**Try it:** Print every record exactly as it appears. Leave the pictures out.

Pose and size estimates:
★ ★ ★ ★
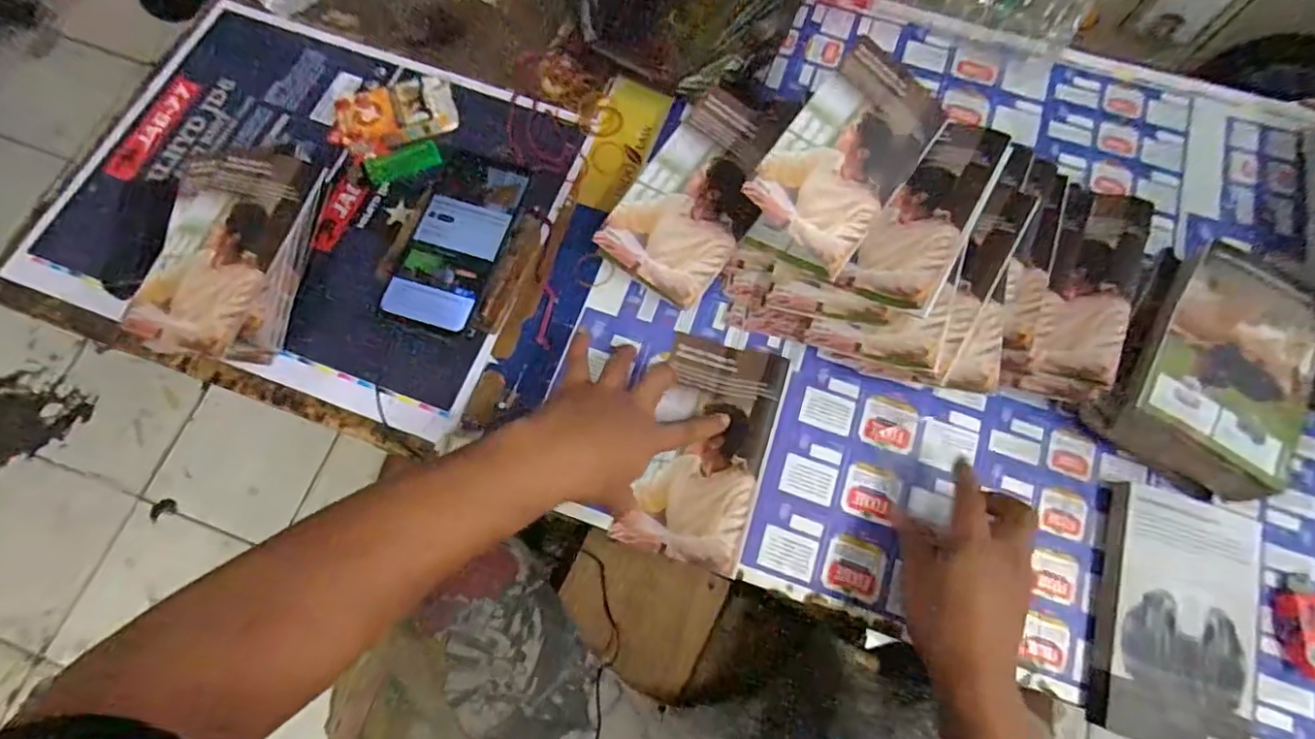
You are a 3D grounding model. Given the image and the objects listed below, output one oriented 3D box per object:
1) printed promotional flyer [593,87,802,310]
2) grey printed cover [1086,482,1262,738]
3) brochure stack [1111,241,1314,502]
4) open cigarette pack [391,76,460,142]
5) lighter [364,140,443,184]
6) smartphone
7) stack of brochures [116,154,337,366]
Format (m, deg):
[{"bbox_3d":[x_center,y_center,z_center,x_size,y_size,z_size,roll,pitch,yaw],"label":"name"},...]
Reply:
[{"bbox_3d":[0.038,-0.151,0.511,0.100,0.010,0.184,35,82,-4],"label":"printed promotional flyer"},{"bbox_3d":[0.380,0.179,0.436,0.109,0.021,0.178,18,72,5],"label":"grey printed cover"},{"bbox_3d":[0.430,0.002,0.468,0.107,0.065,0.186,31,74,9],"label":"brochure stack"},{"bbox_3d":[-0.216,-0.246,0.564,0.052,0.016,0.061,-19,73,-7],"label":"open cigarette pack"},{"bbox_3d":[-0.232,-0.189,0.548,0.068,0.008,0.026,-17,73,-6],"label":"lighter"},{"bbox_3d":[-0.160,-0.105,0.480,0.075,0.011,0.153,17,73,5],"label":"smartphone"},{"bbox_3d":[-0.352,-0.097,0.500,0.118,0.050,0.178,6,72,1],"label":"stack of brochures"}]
★ ★ ★ ★
**Solution for this task:**
You are a 3D grounding model. Given the image and the objects listed below, output one oriented 3D box per object:
1) printed promotional flyer [593,87,802,310]
2) grey printed cover [1086,482,1262,738]
3) brochure stack [1111,241,1314,502]
4) open cigarette pack [391,76,460,142]
5) lighter [364,140,443,184]
6) smartphone
7) stack of brochures [116,154,337,366]
Format (m, deg):
[{"bbox_3d":[x_center,y_center,z_center,x_size,y_size,z_size,roll,pitch,yaw],"label":"name"},...]
Reply:
[{"bbox_3d":[0.038,-0.151,0.511,0.100,0.010,0.184,35,82,-4],"label":"printed promotional flyer"},{"bbox_3d":[0.380,0.179,0.436,0.109,0.021,0.178,18,72,5],"label":"grey printed cover"},{"bbox_3d":[0.430,0.002,0.468,0.107,0.065,0.186,31,74,9],"label":"brochure stack"},{"bbox_3d":[-0.216,-0.246,0.564,0.052,0.016,0.061,-19,73,-7],"label":"open cigarette pack"},{"bbox_3d":[-0.232,-0.189,0.548,0.068,0.008,0.026,-17,73,-6],"label":"lighter"},{"bbox_3d":[-0.160,-0.105,0.480,0.075,0.011,0.153,17,73,5],"label":"smartphone"},{"bbox_3d":[-0.352,-0.097,0.500,0.118,0.050,0.178,6,72,1],"label":"stack of brochures"}]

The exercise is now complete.